Work item:
Print every line of the listing below, starting with the line that holds "middle pip: (221, 1214)" and going on through the line that holds "thumb ip: (967, 893)", both included, and print nothing else.

Exercise materials:
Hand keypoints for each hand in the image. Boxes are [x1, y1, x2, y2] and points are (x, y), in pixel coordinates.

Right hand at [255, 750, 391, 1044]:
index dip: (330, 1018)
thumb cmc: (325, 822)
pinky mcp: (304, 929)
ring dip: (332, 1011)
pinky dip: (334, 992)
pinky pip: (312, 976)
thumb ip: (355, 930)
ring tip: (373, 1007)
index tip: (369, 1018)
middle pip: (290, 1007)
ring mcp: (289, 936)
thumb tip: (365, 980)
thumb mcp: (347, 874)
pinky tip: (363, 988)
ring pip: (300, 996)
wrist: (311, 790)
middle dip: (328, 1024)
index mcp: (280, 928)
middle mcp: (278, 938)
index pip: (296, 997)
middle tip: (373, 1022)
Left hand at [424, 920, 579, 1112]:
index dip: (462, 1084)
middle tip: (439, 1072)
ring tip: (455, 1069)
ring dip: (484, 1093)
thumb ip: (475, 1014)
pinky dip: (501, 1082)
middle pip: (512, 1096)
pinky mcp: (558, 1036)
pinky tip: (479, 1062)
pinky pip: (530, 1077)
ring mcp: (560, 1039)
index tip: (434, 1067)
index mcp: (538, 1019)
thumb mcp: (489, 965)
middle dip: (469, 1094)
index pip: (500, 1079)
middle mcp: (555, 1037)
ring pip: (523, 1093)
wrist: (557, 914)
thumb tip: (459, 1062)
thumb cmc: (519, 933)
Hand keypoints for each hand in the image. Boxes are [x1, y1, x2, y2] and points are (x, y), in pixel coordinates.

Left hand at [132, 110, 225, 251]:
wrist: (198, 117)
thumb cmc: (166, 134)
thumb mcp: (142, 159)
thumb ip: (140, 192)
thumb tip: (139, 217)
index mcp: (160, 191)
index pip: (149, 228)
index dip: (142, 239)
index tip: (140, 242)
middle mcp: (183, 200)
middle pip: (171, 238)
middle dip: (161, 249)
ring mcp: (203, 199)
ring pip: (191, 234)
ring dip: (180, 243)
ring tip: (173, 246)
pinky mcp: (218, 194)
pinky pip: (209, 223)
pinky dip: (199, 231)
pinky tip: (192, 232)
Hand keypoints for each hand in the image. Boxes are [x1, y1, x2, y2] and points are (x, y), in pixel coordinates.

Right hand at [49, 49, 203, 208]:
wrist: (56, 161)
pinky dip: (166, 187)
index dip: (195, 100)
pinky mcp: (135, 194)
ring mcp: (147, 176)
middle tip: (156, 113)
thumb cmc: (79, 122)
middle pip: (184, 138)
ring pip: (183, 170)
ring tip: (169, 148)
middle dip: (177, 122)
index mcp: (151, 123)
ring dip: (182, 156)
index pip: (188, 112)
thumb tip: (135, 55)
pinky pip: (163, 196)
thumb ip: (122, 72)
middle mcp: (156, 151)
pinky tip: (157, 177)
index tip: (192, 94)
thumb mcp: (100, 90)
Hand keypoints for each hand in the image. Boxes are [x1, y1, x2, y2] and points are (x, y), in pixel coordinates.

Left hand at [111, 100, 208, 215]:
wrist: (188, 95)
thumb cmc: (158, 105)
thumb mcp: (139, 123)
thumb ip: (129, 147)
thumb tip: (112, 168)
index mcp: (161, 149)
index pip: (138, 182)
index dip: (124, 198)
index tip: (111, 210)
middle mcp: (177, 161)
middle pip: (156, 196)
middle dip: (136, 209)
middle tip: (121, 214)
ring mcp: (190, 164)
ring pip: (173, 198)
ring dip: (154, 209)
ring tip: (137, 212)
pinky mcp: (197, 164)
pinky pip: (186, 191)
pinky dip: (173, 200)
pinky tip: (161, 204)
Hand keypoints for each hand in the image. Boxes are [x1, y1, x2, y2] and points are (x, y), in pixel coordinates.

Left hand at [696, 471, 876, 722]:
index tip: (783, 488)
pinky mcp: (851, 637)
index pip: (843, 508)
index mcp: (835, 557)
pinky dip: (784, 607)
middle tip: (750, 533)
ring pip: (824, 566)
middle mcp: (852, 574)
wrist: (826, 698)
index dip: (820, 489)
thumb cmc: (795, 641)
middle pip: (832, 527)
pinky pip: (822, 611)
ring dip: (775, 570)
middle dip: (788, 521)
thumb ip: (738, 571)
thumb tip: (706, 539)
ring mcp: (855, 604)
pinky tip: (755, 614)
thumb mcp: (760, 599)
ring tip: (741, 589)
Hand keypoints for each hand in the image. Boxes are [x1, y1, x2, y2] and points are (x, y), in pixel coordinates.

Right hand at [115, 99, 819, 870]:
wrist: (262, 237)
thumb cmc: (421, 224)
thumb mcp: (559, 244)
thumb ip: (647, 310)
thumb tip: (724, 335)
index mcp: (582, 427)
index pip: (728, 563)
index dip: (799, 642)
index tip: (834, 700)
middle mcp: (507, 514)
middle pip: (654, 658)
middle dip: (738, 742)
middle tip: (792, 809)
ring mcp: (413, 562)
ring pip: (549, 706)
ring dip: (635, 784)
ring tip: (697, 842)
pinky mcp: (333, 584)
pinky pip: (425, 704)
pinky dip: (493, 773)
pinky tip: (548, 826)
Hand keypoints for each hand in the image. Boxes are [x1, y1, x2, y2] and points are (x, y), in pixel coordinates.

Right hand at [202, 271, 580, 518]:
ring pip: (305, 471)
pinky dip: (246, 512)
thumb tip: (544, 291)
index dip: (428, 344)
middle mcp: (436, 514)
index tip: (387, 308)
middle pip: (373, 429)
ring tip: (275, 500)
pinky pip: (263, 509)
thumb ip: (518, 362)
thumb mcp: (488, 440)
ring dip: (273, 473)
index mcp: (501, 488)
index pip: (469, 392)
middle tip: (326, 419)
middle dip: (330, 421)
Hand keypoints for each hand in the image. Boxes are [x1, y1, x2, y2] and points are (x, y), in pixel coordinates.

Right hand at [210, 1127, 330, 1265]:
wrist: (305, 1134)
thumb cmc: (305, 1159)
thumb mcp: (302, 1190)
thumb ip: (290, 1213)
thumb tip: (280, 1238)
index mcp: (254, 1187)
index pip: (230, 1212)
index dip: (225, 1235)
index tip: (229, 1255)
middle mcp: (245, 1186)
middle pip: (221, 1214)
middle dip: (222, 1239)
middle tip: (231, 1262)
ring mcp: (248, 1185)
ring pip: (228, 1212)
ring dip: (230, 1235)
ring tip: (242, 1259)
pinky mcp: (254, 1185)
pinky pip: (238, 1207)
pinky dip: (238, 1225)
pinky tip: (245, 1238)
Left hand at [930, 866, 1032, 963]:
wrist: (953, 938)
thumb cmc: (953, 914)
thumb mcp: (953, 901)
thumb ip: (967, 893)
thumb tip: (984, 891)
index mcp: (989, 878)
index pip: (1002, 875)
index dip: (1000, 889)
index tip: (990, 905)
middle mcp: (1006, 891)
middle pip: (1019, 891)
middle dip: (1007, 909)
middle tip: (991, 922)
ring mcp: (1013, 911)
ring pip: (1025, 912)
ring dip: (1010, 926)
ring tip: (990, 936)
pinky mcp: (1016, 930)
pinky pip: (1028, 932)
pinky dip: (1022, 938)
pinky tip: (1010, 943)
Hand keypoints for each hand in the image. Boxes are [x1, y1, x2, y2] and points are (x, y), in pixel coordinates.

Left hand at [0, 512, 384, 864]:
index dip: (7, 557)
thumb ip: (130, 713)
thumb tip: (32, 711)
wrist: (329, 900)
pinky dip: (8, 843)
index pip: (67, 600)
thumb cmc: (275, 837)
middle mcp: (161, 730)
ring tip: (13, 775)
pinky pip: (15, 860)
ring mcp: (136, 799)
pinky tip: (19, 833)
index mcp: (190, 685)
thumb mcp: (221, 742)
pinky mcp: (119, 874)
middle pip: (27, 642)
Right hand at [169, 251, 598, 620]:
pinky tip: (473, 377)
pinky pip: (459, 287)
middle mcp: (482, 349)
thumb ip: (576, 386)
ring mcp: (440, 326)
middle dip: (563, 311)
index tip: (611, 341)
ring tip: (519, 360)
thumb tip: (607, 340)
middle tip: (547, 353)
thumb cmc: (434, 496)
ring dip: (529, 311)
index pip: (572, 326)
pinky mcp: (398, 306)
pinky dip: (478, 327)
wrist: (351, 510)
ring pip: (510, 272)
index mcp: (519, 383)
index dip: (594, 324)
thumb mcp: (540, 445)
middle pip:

Answer box:
middle pip: (221, 1214)
middle dip: (222, 1239)
middle tip: (231, 1262)
ring mcp: (248, 1185)
ring pip: (228, 1212)
ring dip: (230, 1235)
ring tip: (242, 1259)
pinky mcp: (254, 1185)
pinky pip: (238, 1207)
pinky dip: (238, 1225)
pinky tip: (245, 1238)
Left hand at [930, 866, 1032, 963]:
wrist: (953, 938)
thumb cmc: (953, 914)
thumb mcp: (953, 901)
thumb ip: (967, 893)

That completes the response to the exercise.